Comparing the governor to Al Gore during the 2000 election and Mitt Romney during the 2012 election, Redlawsk said Christie still has a chance of gaining national support without winning his home state in 2016.

While it may not be necessary for the governor to win New Jersey, Redlawsk said no candidate can just concede their home state, even if they have support elsewhere.

“You don’t want to give up any state you don’t have to give up,” he said. “Whether you absolutely have to win your home state to win the election, I don’t think that’s necessarily true. It depends entirely on where you are strong and what states you can win.”

Redlawsk, also a professor in the Department of Political Science, said the race is certainly not decided on a national scale. Referencing the 2008 campaign trail, he said polls before Election Day indicated Clinton running against former New York City mayor Rudy Giuliani.

Even though Clinton has not announced a presidential campaign for the 2016 election, Redlawsk said she is likely to win the Democratic nomination. Contrary to that, the Republican nomination is presumably up for grabs.

At the present time, Christie has a fair chance of winning the presidential nomination, he said. The only “big unknown” for the governor is the investigation of the “Bridgegate” scandal being conducted by the U.S. attorney’s office.

“This is a wide-open race for the Republicans,” he said. “Christie has a reasonable shot as long as nothing goes particularly wrong for him.”

While he declined to comment on the Rutgers–Eagleton poll, Matt Farrauto, communications director for the New Jersey Democratic State Committee, said the governor’s past behavior warrants a dismissal rather than a promotion.

Mentioning how Christie “ditched work” on 137 days in 2014, he said the governor is an embarrassment to the state.

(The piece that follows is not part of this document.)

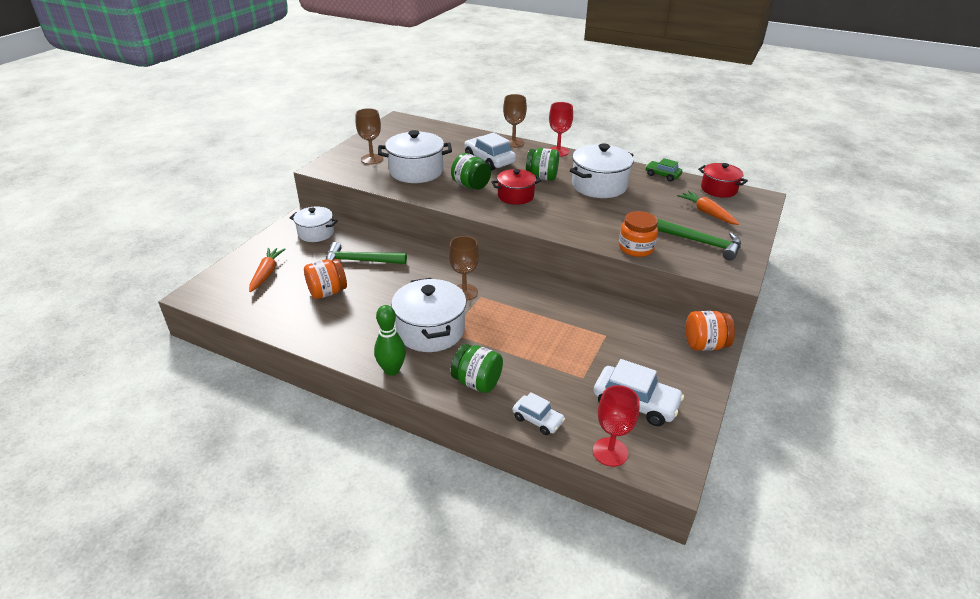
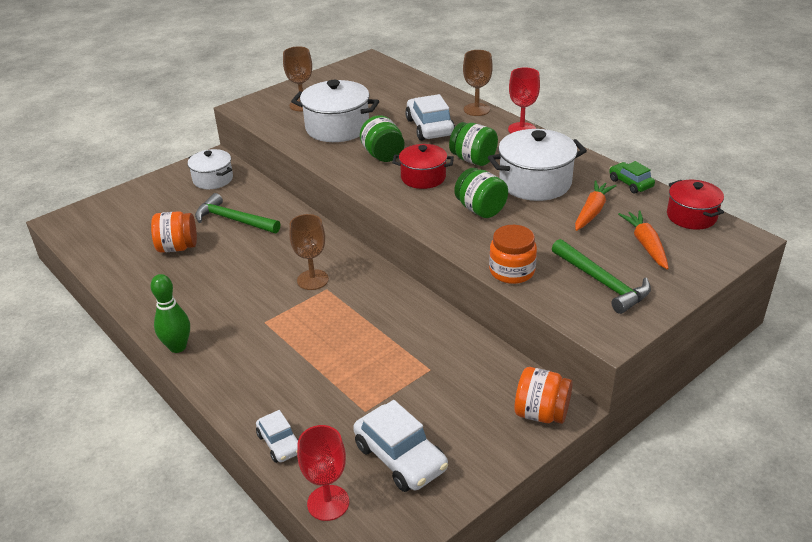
camera: 25 degrees right, 0 degrees up
(266, 273) = (136, 214): orange carrot -> orange carrot (592, 211)
(430, 330) = (246, 314): white pot -> none
(477, 382) = (250, 384): green jar -> green jar (480, 209)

“Governor Chris Christie has been an unmitigated disaster for the state of New Jersey, undermining our economy, punishing lower and middle income families and embarrassing our state with his wasteful spending, scandalous abuses of power and resources and ethical misconduct,” Farrauto said in an email.

Nicole Sizemore, communications director for the New Jersey State Republican Committee, declined to comment on the matter.

Redlawsk said one of the reasons why Christie might be less popular than Clinton in New Jersey is because of his traveling to raise funds for the Republican Governors Association, of which he is the chair.

He said Christie’s travels presumably generate “IOUs” for fellow Republican politicians who have won with the RGA’s financial assistance. While this is beneficial to the governor on a national level, it hurts him at home.

“It certainly hurts Christie with New Jerseyans, but that’s not a terribly relevant point right now,” Redlawsk said. “If he’s going to run for president, he’s got to establish himself on the national stage as that’s far more important for him.”

Redlawsk also mentioned the existence of every voter’s inherent bias that reinforces his or her political ideology. He said democrats are going to assume Christie’s work is for a presidential campaign, while Republicans are going to assume his work is for the state’s benefit.

At the end of the day, Redlawsk said the main reason why Clinton beat Christie in the poll was because New Jersey is home to more Democratic voters.

Keeping this in mind, he acknowledged how New Jersey residents know Christie better than they do Clinton, having seen him in moments of glory and moments of shame.

“New Jerseyans don’t necessarily know [Clinton] the same way they know Chris Christie,” Redlawsk said. “It’s different when it’s your own governor, having seen his positives and negatives.”